There is an obvious solution to the present problem. It would involve those responsible in the Ministry of Housing for allocating public housing to move the applicant to premises away from the complainant. Such a step would almost certainly eliminate the possibility of any of the risks referred to in s 4E occurring. It is somewhat regrettable that this step has not been taken to date. Putting the applicant back in close proximity with the complainant is plainly not desirable, or in either of their interests.

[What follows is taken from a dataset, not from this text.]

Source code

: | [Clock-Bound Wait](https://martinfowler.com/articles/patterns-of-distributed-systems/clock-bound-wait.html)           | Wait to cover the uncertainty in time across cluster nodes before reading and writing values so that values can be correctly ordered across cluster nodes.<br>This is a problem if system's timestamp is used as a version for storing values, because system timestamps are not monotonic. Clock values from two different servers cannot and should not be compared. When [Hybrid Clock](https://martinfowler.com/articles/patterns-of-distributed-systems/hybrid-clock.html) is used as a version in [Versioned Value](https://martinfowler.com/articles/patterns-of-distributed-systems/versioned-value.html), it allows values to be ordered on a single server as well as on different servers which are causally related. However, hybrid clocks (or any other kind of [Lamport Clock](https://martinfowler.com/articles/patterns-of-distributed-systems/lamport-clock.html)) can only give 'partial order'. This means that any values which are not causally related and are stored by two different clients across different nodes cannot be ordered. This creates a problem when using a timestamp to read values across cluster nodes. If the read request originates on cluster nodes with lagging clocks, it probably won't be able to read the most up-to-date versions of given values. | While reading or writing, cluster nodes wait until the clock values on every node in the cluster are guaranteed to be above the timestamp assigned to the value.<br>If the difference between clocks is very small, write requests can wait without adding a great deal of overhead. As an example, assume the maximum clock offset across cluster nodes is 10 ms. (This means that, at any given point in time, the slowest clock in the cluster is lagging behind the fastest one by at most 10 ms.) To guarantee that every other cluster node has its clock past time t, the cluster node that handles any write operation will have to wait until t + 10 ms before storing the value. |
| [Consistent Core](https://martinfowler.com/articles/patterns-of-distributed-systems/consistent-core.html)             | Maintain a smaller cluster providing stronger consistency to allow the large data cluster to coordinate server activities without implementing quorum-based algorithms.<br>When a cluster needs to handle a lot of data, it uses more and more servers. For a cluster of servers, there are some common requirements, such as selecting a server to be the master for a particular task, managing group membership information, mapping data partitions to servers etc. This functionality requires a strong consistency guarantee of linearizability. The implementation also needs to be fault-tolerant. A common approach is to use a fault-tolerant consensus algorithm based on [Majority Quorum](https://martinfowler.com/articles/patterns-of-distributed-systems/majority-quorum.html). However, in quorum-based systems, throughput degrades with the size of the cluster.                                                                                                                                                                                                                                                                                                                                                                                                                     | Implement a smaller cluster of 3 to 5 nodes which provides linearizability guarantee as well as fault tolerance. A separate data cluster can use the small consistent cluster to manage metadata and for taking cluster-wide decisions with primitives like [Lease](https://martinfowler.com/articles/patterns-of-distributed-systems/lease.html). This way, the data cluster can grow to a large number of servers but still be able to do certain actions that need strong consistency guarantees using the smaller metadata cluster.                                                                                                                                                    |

That said, I am not satisfied that there is an unacceptable risk of the kind referred to in s 4E which cannot be appropriately mitigated by specific bail conditions tailored to the present circumstances. Those conditions will include a requirement that the applicant remain under the care of Forensic Mental Health Services (under whose care he has been since being received into custody in August) and hid own local area mental health service. Moreover, the applicant will be required to continue to accept psychiatric treatment as recommended or directed by those organisations.
Additionally, there will be a condition of bail that the applicant report daily to police. Such a condition is likely to remind the applicant of his obligations to comply with the PSIO currently in force, and to stay away from the complainant and the complainant’s front door.
The Crown submitted that I should make it a condition of bail that the applicant comply with all of the conditions of the PSIO currently in force. Plainly, the applicant is by the force of the PSIO itself required to comply with its terms. A breach of the PSIO would constitute a basis for remanding the applicant again into custody.
Ordinarily, one would not make an order requiring a person to comply with another order.[14] In the present case, however, I think there is a basis for making it a condition of the applicant’s bail that he comply with all of the conditions of the current PSIO. The condition has the capacity to further bring home to the applicant his need to comply with the PSIO and to stay away from the complainant.
[14]See Commonwealth v John Fairfax & Sons Ltd (1980) 147 CLR 39, 49–50; Duthie v Nixon (2015) 47 VR 355, 366 [32]–[33].
Conclusion
There will be a grant of bail on conditions that include daily reporting to the police, compliance with the PSIO and treatment as directed by the Victorian Institute of Forensicare Mental Health and the applicant’s local area mental health service.